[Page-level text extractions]
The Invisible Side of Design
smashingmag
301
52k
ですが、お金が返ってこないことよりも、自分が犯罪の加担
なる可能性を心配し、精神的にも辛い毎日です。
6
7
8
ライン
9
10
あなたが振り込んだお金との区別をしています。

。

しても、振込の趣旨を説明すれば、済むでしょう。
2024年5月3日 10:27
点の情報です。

[Requirement] Retype all of the entries shown above, exactly.

[Output for this exercise]
The Invisible Side of Design
smashingmag
301
52k
ですが、お金が返ってこないことよりも、自分が犯罪の加担
なる可能性を心配し、精神的にも辛い毎日です。
6
7
8
ライン
9
10
あなたが振り込んだお金との区別をしています。

。

しても、振込の趣旨を説明すれば、済むでしょう。
2024年5月3日 10:27
点の情報です。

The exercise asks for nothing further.